Positive correlation of CGQ-mediated growth monitoring and classical biomass measurement of A. fumigatus AfS77 during 14–72 h liquid shake culturing under +Fe and −Fe conditions. Data were taken from the experiments described in Figure 2 and Table 1. (a) Time course graphs of mean final backscatter (final BS) and mean dry-weight (DW) ± standard deviation of 3 runs each. (b) Final BS plotted vs. DW with colored dots representing endpoints of individual cultures grown for the times indicated. Pearson correlation coefficient and corresponding p-values are displayed in the upper left side of the panels. Regression lines and corresponding equations based on linear models fitted to the scatter plots are shown.

Figure 5

Pellet morphology differs in +Fe and −Fe conditions. (a) A. fumigatus AfS77 pellets were removed for microscopic analysis when base-line-corrected BS reached values of approximately 1000 mAU, after growth times of 17 h and 24 h for +Fe and −Fe conditions, respectively. (b) Violin plots showing the distribution of pellet cross-sectional area in +Fe and −Fe cultures at BS~1000 mAU. Box plots showing medians (0.72 mm² and 0.30 mm² for +Fe and −Fe, respectively), interquartile ranges, and spikes extending to the upper- and lower-adjacent values in each group are overlaid.

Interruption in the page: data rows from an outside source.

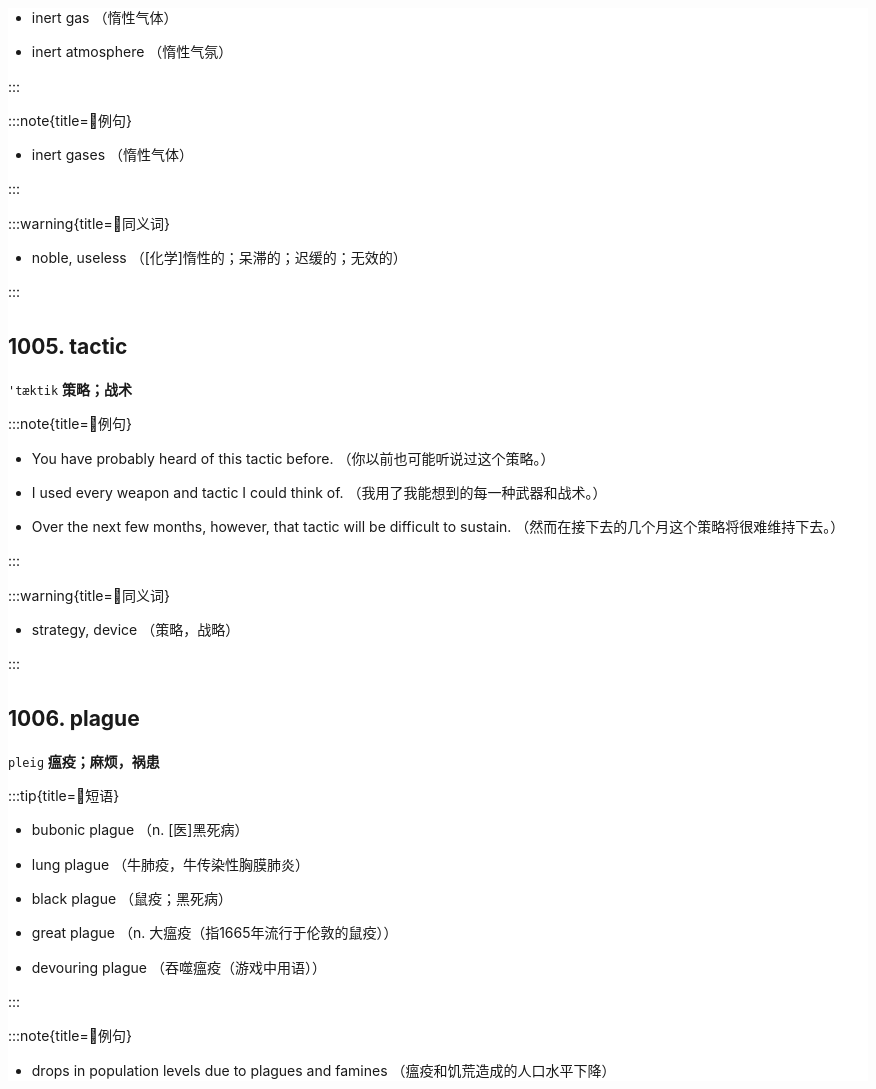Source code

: - inert gas （惰性气体）

- inert atmosphere （惰性气氛）

:::

:::note{title=🎤例句}

- inert gases （惰性气体）

:::

:::warning{title=🤔同义词}

- noble, useless （[化学]惰性的；呆滞的；迟缓的；无效的）

:::


## 1005. tactic

`'tæktik`  **策略；战术**

:::note{title=🎤例句}

- You have probably heard of this tactic before. （你以前也可能听说过这个策略。）

- I used every weapon and tactic I could think of. （我用了我能想到的每一种武器和战术。）

- Over the next few months, however, that tactic will be difficult to sustain. （然而在接下去的几个月这个策略将很难维持下去。）

:::

:::warning{title=🤔同义词}

- strategy, device （策略，战略）

:::


## 1006. plague

`pleiɡ`  **瘟疫；麻烦，祸患**

:::tip{title=🤩短语}

- bubonic plague （n. [医]黑死病）

- lung plague （牛肺疫，牛传染性胸膜肺炎）

- black plague （鼠疫；黑死病）

- great plague （n. 大瘟疫（指1665年流行于伦敦的鼠疫））

- devouring plague （吞噬瘟疫（游戏中用语））

:::

:::note{title=🎤例句}

- drops in population levels due to plagues and famines （瘟疫和饥荒造成的人口水平下降）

Outliers are not shown.

Figure 6

CGQ-mediated growth monitoring of A. fumigatus AfS77 cultured for 24 h at different days (experiments 1–3) under +Fe and −Fe conditions. Each experiment included biological triplicates. Details of the graph are as in the caption of Figure 2.

Figure 7

CGQ-mediated growth monitoring of A. fumigatus AfS77 cultured in biological triplicates for 22 h with 20 mM, 10 mM, or 5 mM glutamine (Gln). Details of the graph are as in the caption of Figure 2.

Figure 8

CGQ-mediated growth monitoring of A. fumigatus AfS77 (WT) compared to ΔhapX and ΔsrbA mutant strains cultured in biological triplicates for 24 h under +Fe and −Fe conditions. Details of the graph are as in the caption of Figure 2.

Figure 9

Colony morphology of A. fumigatus AfS77 compared to ∆hapX and ∆srbA cultured for 48 h at 37 °C under +Fe and −Fe conditions. For inoculation of fungal strains, suspensions containing 10⁴ spores were dotted onto minimal media solidified with 1.5% agar.

Figure 10

CGQ-mediated growth monitoring of A. fumigatus AfS77 compared to A1160p+, AfS35, and Af293 cultured for 24 h and 48 h under +Fe and −Fe conditions. Details of the graph are as in the caption of Figure 2.

Figure 11

Colony morphology of A. fumigatus AfS77 compared to A1160p+, AfS35, and Af293 cultured for 48 h at 37 °C under +Fe and −Fe conditions. For inoculation of fungal strains, suspensions containing 10⁴ spores were dotted onto minimal media solidified with 1.5% agar.